The Delhi High Court has observed that prison is primarily for punishing convicts, not to detain under-trials to send out a message to the public while granting bail to an accused in the violence that took place in North East Delhi in February this year

A single-judge bench of Justice Anup Jairam Bhambani passed its judgment on a bail petition filed by a truck driver, Firoz Khan who was accused of being a part of a mob of around 300 people that allegedly set a confectionary shop on fire during Anti-CAA protests in North East Delhi.

The Court said in the order that “the remit of the court is to dispense justice in accordance with law, not to send messages to society.”

The Court further observed that “It is this sentiment, whereby the State demands that undertrials be kept in prison inordinately without any purpose that leads to overcrowding of jails; and leaves undertrials with the inevitable impression that they are being punished even before trial and therefore being treated unfairly by the system”.

Advocate Rebecca John, who appeared for Khan submitted that he has neither been named in the FIR nor there is any allegation in the FIR & any other material collected during investigation that would identify the Khan as one of the perpetrators of the offences alleged.

the court was compelled to sift the evidence only prima facie and limited to cursorily assessing how the police have identified the applicant from that large assembly of 300 persons,” said the Court.

The court granted bail to Firoz Khan and directed him to furnish a personal bond of Rs 50,000 and two sureties of the same amount.

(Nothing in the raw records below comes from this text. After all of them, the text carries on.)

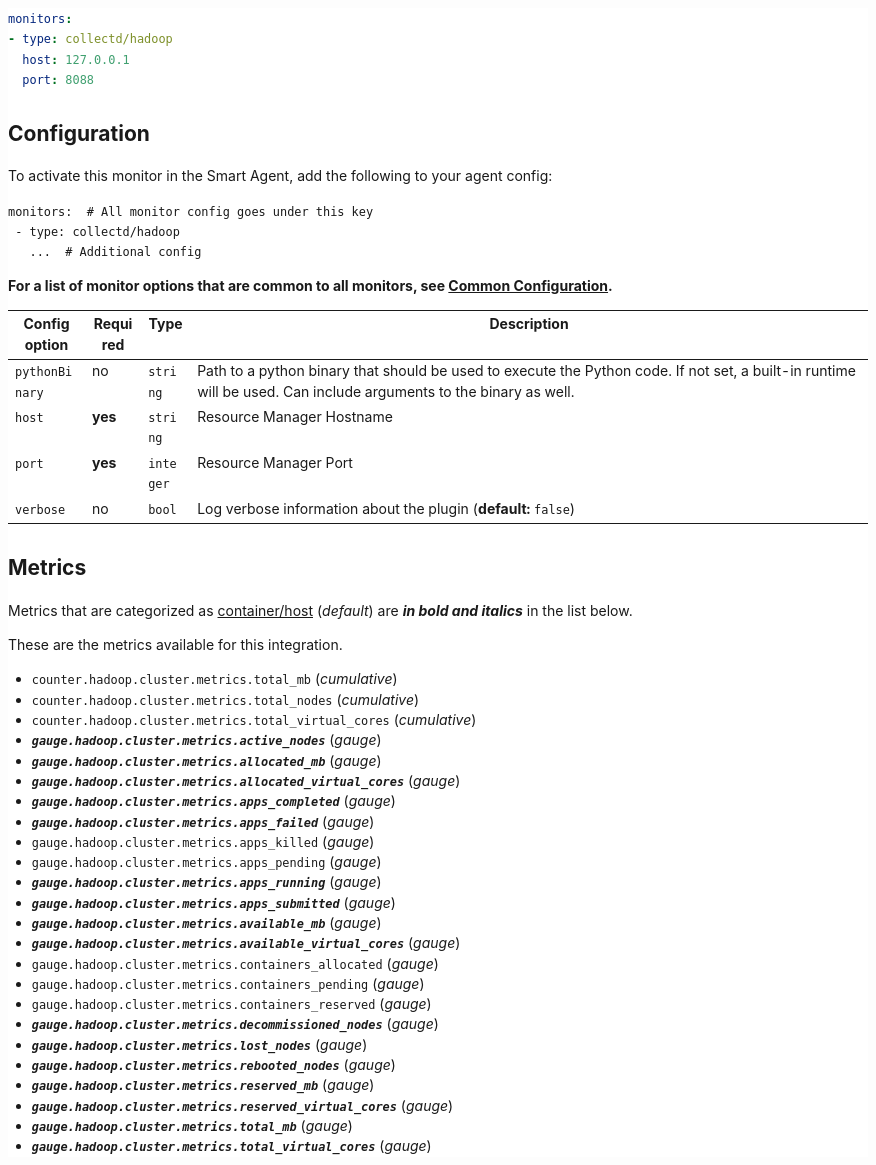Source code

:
 ```yaml
monitors:
- type: collectd/hadoop
  host: 127.0.0.1
  port: 8088
```


## Configuration

To activate this monitor in the Smart Agent, add the following to your
agent config:

```
monitors:  # All monitor config goes under this key
 - type: collectd/hadoop
   ...  # Additional config
```

**For a list of monitor options that are common to all monitors, see [Common
Configuration](https://github.com/signalfx/signalfx-agent/tree/master/docs/monitors/../monitor-config.md#common-configuration).**


| Config option | Required | Type | Description |
| --- | --- | --- | --- |
| `pythonBinary` | no | `string` | Path to a python binary that should be used to execute the Python code. If not set, a built-in runtime will be used.  Can include arguments to the binary as well. |
| `host` | **yes** | `string` | Resource Manager Hostname |
| `port` | **yes** | `integer` | Resource Manager Port |
| `verbose` | no | `bool` | Log verbose information about the plugin (**default:** `false`) |


## Metrics

Metrics that are categorized as
[container/host](https://docs.splunk.com/observability/admin/subscription-usage/monitor-imm-billing-usage.html#about-custom-bundled-and-high-resolution-metrics)
(*default*) are ***in bold and italics*** in the list below.

These are the metrics available for this integration.

 - `counter.hadoop.cluster.metrics.total_mb` (*cumulative*)<br>
 - `counter.hadoop.cluster.metrics.total_nodes` (*cumulative*)<br>
 - `counter.hadoop.cluster.metrics.total_virtual_cores` (*cumulative*)<br>
 - ***`gauge.hadoop.cluster.metrics.active_nodes`*** (*gauge*)<br>
 - ***`gauge.hadoop.cluster.metrics.allocated_mb`*** (*gauge*)<br>
 - ***`gauge.hadoop.cluster.metrics.allocated_virtual_cores`*** (*gauge*)<br>
 - ***`gauge.hadoop.cluster.metrics.apps_completed`*** (*gauge*)<br>
 - ***`gauge.hadoop.cluster.metrics.apps_failed`*** (*gauge*)<br>
 - `gauge.hadoop.cluster.metrics.apps_killed` (*gauge*)<br>
 - `gauge.hadoop.cluster.metrics.apps_pending` (*gauge*)<br>
 - ***`gauge.hadoop.cluster.metrics.apps_running`*** (*gauge*)<br>
 - ***`gauge.hadoop.cluster.metrics.apps_submitted`*** (*gauge*)<br>
 - ***`gauge.hadoop.cluster.metrics.available_mb`*** (*gauge*)<br>
 - ***`gauge.hadoop.cluster.metrics.available_virtual_cores`*** (*gauge*)<br>
 - `gauge.hadoop.cluster.metrics.containers_allocated` (*gauge*)<br>
 - `gauge.hadoop.cluster.metrics.containers_pending` (*gauge*)<br>
 - `gauge.hadoop.cluster.metrics.containers_reserved` (*gauge*)<br>
 - ***`gauge.hadoop.cluster.metrics.decommissioned_nodes`*** (*gauge*)<br>
 - ***`gauge.hadoop.cluster.metrics.lost_nodes`*** (*gauge*)<br>
 - ***`gauge.hadoop.cluster.metrics.rebooted_nodes`*** (*gauge*)<br>
 - ***`gauge.hadoop.cluster.metrics.reserved_mb`*** (*gauge*)<br>
 - ***`gauge.hadoop.cluster.metrics.reserved_virtual_cores`*** (*gauge*)<br>
 - ***`gauge.hadoop.cluster.metrics.total_mb`*** (*gauge*)<br>
 - ***`gauge.hadoop.cluster.metrics.total_virtual_cores`*** (*gauge*)<br>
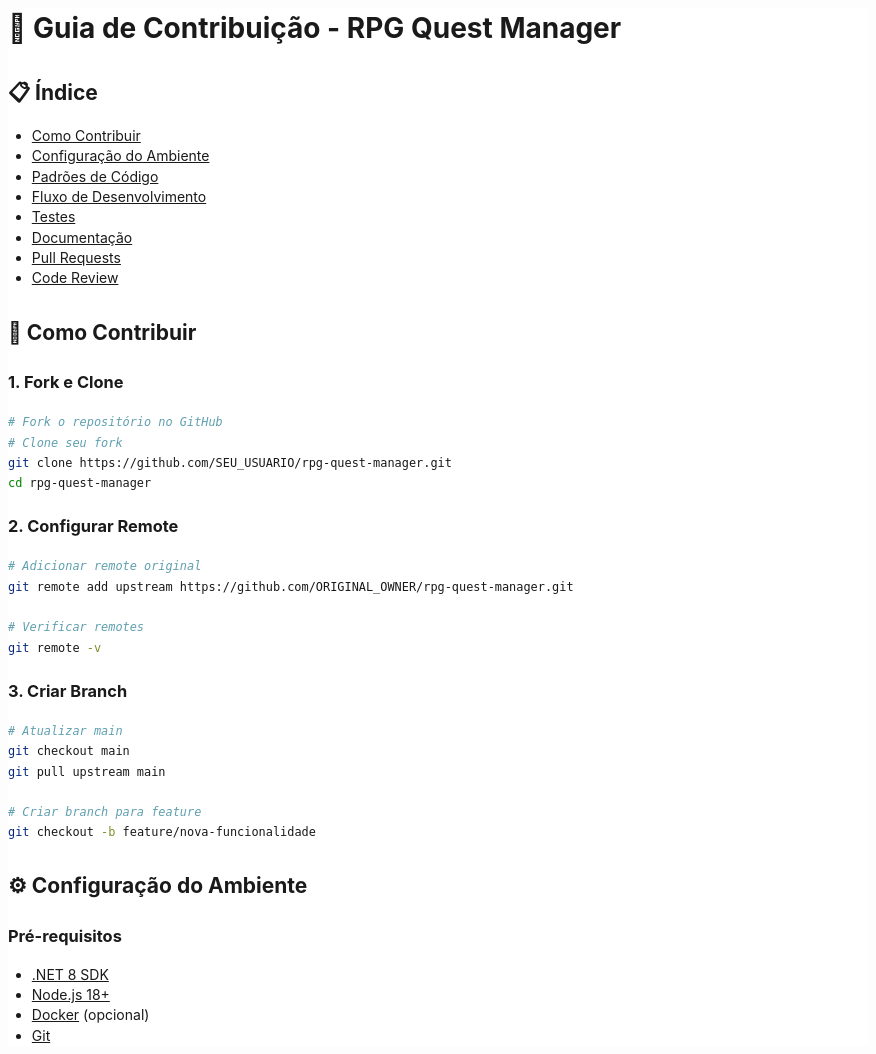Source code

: # 🤝 Guia de Contribuição - RPG Quest Manager

## 📋 Índice

- [Como Contribuir](#-como-contribuir)
- [Configuração do Ambiente](#-configuração-do-ambiente)
- [Padrões de Código](#-padrões-de-código)
- [Fluxo de Desenvolvimento](#-fluxo-de-desenvolvimento)
- [Testes](#-testes)
- [Documentação](#-documentação)
- [Pull Requests](#-pull-requests)
- [Code Review](#-code-review)

## 🚀 Como Contribuir

### 1. Fork e Clone
```bash
# Fork o repositório no GitHub
# Clone seu fork
git clone https://github.com/SEU_USUARIO/rpg-quest-manager.git
cd rpg-quest-manager
```

### 2. Configurar Remote
```bash
# Adicionar remote original
git remote add upstream https://github.com/ORIGINAL_OWNER/rpg-quest-manager.git

# Verificar remotes
git remote -v
```

### 3. Criar Branch
```bash
# Atualizar main
git checkout main
git pull upstream main

# Criar branch para feature
git checkout -b feature/nova-funcionalidade
```

## ⚙️ Configuração do Ambiente

### Pré-requisitos
- [.NET 8 SDK](https://dotnet.microsoft.com/download/dotnet/8.0)
- [Node.js 18+](https://nodejs.org/)
- [Docker](https://www.docker.com/) (opcional)
- [Git](https://git-scm.com/)
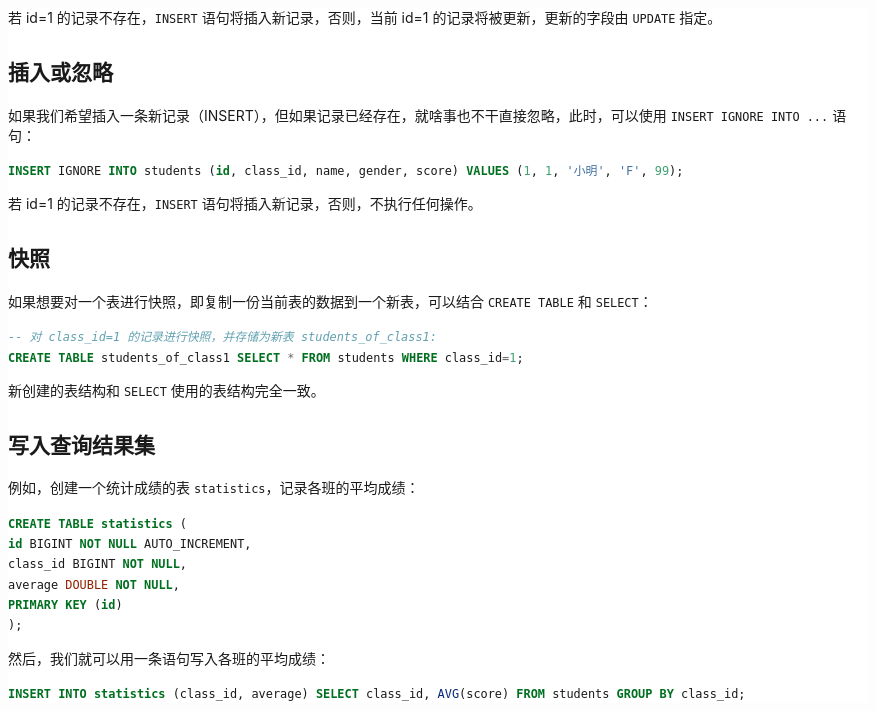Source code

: 若 id=1 的记录不存在，`INSERT` 语句将插入新记录，否则，当前 id=1 的记录将被更新，更新的字段由 `UPDATE` 指定。

## 插入或忽略

如果我们希望插入一条新记录（INSERT），但如果记录已经存在，就啥事也不干直接忽略，此时，可以使用 `INSERT IGNORE INTO ...` 语句：

```sql
INSERT IGNORE INTO students (id, class_id, name, gender, score) VALUES (1, 1, '小明', 'F', 99);
```

若 id=1 的记录不存在，`INSERT` 语句将插入新记录，否则，不执行任何操作。

## 快照

如果想要对一个表进行快照，即复制一份当前表的数据到一个新表，可以结合 `CREATE TABLE` 和 `SELECT`：

```sql
-- 对 class_id=1 的记录进行快照，并存储为新表 students_of_class1:
CREATE TABLE students_of_class1 SELECT * FROM students WHERE class_id=1;
```

新创建的表结构和 `SELECT` 使用的表结构完全一致。

## 写入查询结果集

例如，创建一个统计成绩的表 `statistics`，记录各班的平均成绩：

```sql
CREATE TABLE statistics (
id BIGINT NOT NULL AUTO_INCREMENT,
class_id BIGINT NOT NULL,
average DOUBLE NOT NULL,
PRIMARY KEY (id)
);
```

然后，我们就可以用一条语句写入各班的平均成绩：

```sql
INSERT INTO statistics (class_id, average) SELECT class_id, AVG(score) FROM students GROUP BY class_id;
```

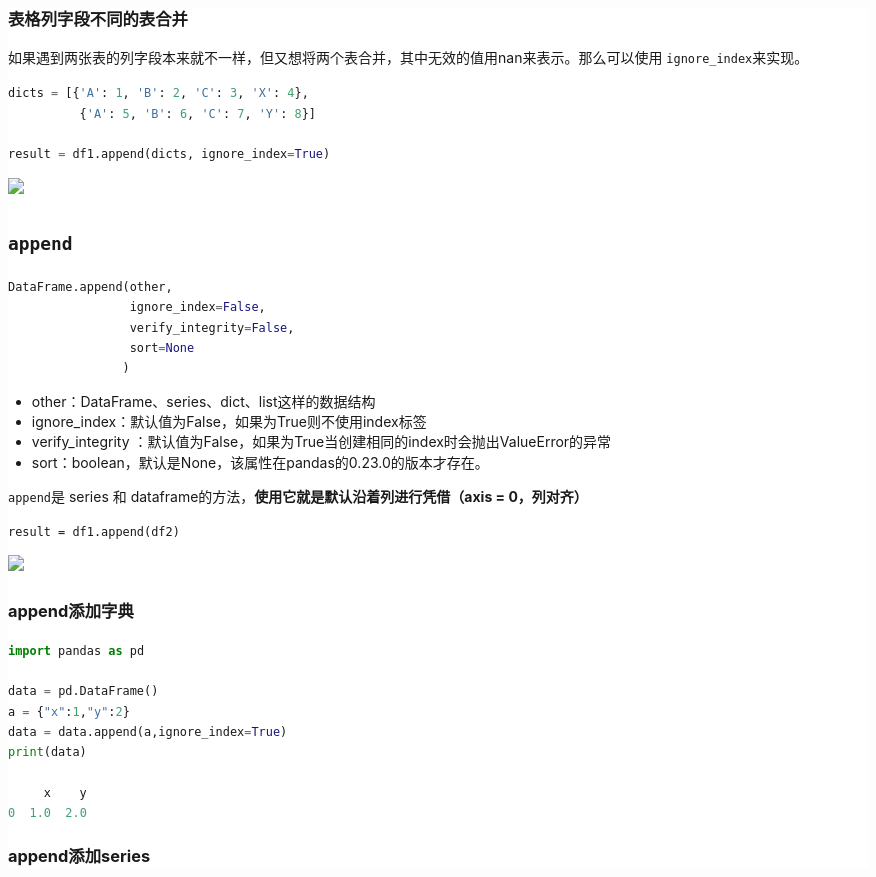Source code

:### 表格列字段不同的表合并

如果遇到两张表的列字段本来就不一样，但又想将两个表合并，其中无效的值用nan来表示。那么可以使用 `ignore_index`来实现。 

```python
dicts = [{'A': 1, 'B': 2, 'C': 3, 'X': 4},
          {'A': 5, 'B': 6, 'C': 7, 'Y': 8}]
 
result = df1.append(dicts, ignore_index=True)

```

<img src="https://raw.githubusercontent.com/HG1227/image/master/img_tuchuang/20200501100911.png"/>

## `append`

```python
DataFrame.append(other, 
                 ignore_index=False, 
                 verify_integrity=False, 
                 sort=None
                )
```

- other：DataFrame、series、dict、list这样的数据结构
- ignore_index：默认值为False，如果为True则不使用index标签
- verify_integrity ：默认值为False，如果为True当创建相同的index时会抛出ValueError的异常
- sort：boolean，默认是None，该属性在pandas的0.23.0的版本才存在。
  

`append`是 series 和 dataframe的方法，**使用它就是默认沿着列进行凭借（axis = 0，列对齐）**

```
result = df1.append(df2)

```

<img src="https://raw.githubusercontent.com/HG1227/image/master/img_tuchuang/20200501100350.png"/>

### append添加字典

```python
import pandas as pd

data = pd.DataFrame()
a = {"x":1,"y":2}
data = data.append(a,ignore_index=True)
print(data)

     x    y
0  1.0  2.0
```

### append添加series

The court has further directed him not to leave the national Capital without the court’s permission.

According, to the petition, he was detained on April 3 in connection with an FIR lodged at Dayalpur Police station in North east Delhi. He was booked for allegedly rioting and using fire or explosive material to destroy a house. According to the complainant’s statement in the FIR, some rioters set his shop on fire on February 24 and looted millions of rupees. Khan had sought bail saying that neither he was named in the FIR nor was any evidence collected during the investigation to establish him as perpetrator of the crime.